▶ **Task requirements**: For this exercise, output the line containing "Gonzalo Guízar Valladares, Deysi" and all lines after it to the end of the records, exactly, with no other content.

Data section Start Marker

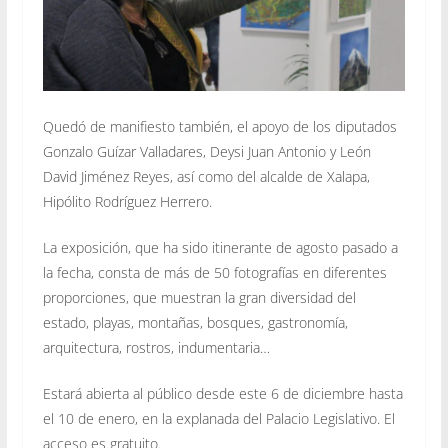
Quedó de manifiesto también, el apoyo de los diputados
Gonzalo Guízar Valladares, Deysi Juan Antonio y León
David Jiménez Reyes, así como del alcalde de Xalapa,
Hipólito Rodríguez Herrero.
La exposición, que ha sido itinerante de agosto pasado a
la fecha, consta de más de 50 fotografías en diferentes
proporciones, que muestran la gran diversidad del
estado, playas, montañas, bosques, gastronomía,
arquitectura, rostros, indumentaria…
Estará abierta al público desde este 6 de diciembre hasta
el 10 de enero, en la explanada del Palacio Legislativo. El
acceso es gratuito.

Data section End Marker

▶ **Written solution**:
Gonzalo Guízar Valladares, Deysi Juan Antonio y León
David Jiménez Reyes, así como del alcalde de Xalapa,
Hipólito Rodríguez Herrero.
La exposición, que ha sido itinerante de agosto pasado a
la fecha, consta de más de 50 fotografías en diferentes
proporciones, que muestran la gran diversidad del
estado, playas, montañas, bosques, gastronomía,
arquitectura, rostros, indumentaria…
Estará abierta al público desde este 6 de diciembre hasta
el 10 de enero, en la explanada del Palacio Legislativo. El
acceso es gratuito.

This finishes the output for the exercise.